Let me linger a bit on this last point. If academic units are permitted to make statements on political issues, then the following will be the case: When considering a job or tenure candidate, voting faculty members will anticipate that he or she, if appointed, will vote on future political statements. So they will perfectly reasonably want to know, and will take into account, the candidate’s ideological leanings and political views and affiliations in deciding whether to support or oppose the appointment. Of course, this is something that faculty are not supposed to do under existing academic norms for nonsectarian institutions. It is condemned, for example, by the American Association of University Professors. But putting into place a policy that permits departments and other units to take political stands and issue political statements would undermine this prohibition. After all, voting on political statements—if departments were to be authorized to do so and chose to act on that authorization—would be one of the things a faculty member is, as a practical matter, hired to do.

Of course, we should draw a careful distinction between the university and its official subunits and other entities, such as student associations, that exist within the broader university community. Student clubs certainly should have the right to devote themselves to causes (political, moral, religious, etc.) and take positions and put out statements advocating whatever they stand for. The key here is for the university to be nondiscriminatory in recognizing and making resources available to the clubs. The Democratic Club should be treated the same as the Republican Club. The pro-choice club should be treated no better and no worse than the pro-life club. The Islamic Society should be treated exactly as the Jewish Center or Baptist Chaplaincy is treated. And so forth. Funding should be distributed without discrimination, and any institutional support should be evenhanded.

Institutional neutrality protects the university’s fundamental mission of pursuing, preserving, and transmitting knowledge. This mission requires not only academic freedom and viewpoint diversity, but also principles and policies that enable us to avoid contests among people of competing ideological stripes for control of the university and its individual units.
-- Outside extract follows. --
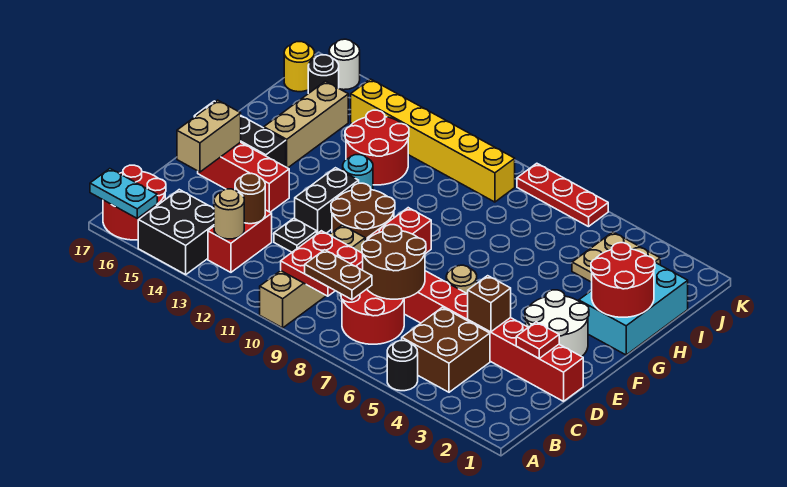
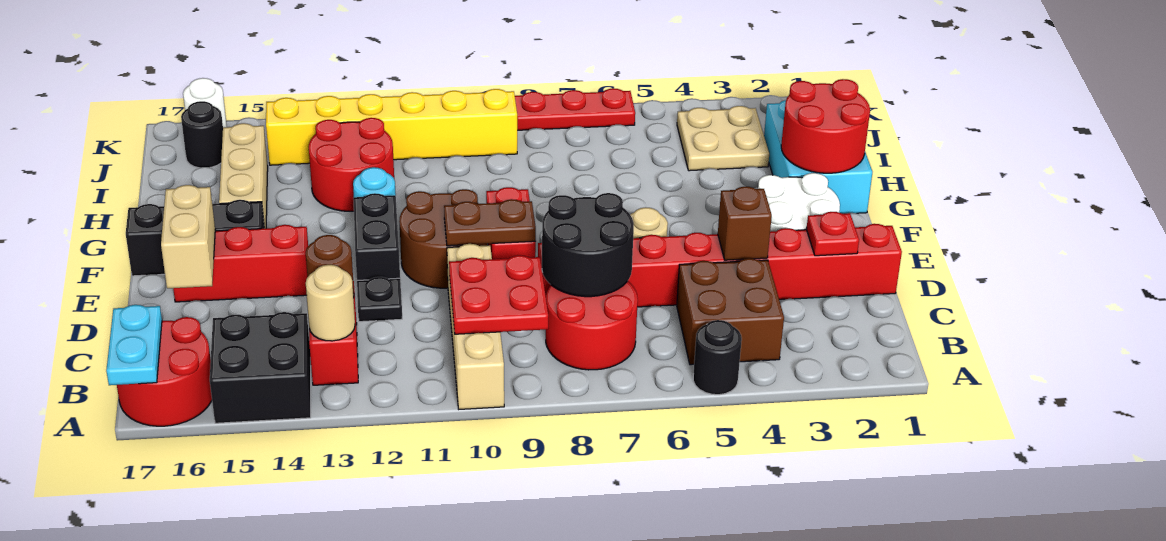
cyan 1x2 plate [90,169,157,218] -> cyan 1x2 plate turned to [106,305,162,385]
brown 1x2 plate [305,250,372,300] -> brown 1x2 plate moved to [444,199,536,246]
brown 2x2 round brick [362,225,426,299] -> black 2x2 round brick [542,193,634,297]
yellow 1x1 round brick [284,42,315,92] -> none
The university must belong to everyone in our community, not simply those who are on the allegedly “right” side of contested issues.
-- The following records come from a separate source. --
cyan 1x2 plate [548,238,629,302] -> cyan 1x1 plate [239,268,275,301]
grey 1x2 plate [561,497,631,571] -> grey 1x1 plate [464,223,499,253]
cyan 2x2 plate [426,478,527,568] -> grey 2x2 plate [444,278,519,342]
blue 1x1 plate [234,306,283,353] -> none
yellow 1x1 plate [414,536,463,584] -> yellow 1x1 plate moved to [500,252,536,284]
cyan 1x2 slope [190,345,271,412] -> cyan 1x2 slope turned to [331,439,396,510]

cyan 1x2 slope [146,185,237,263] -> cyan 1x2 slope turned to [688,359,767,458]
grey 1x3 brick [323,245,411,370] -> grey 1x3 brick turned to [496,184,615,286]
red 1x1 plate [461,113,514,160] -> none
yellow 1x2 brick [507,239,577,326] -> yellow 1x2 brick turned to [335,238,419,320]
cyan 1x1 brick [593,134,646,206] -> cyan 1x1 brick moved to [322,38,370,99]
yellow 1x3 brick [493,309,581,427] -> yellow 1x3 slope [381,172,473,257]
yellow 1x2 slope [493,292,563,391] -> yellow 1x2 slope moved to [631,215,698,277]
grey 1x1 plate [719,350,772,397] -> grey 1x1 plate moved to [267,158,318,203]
As I noted, Princeton was once a sectarian college: Until almost a century ago, it was affiliated with Presbyterian Christianity. Today, as a nonsectarian university, its mission no longer includes the propagation of sectarian doctrines. It is, in this crucial respect, unlike Notre Dame, Brigham Young, Baylor, Yeshiva, and Zaytuna. I have nothing against such institutions. In fact, I think they do great work. I’ve lectured at all of them. And I’m glad they are available to students and families for whom religiously based education is important.

But I believe that it is valuable for there also to be great nonsectarian universities such as Princeton, the University of Chicago, the University of Michigan, and the rest, in which people are united not by shared commitments to religious or secular ideological dogmas but by, and only by, a commitment to the pursuit, preservation, and transmission of knowledge—and an understanding that the cause of knowledge-seeking can be mightily advanced only by encouraging the critical engagement of ideas among people who have fundamental disagreements on normative and other important matters.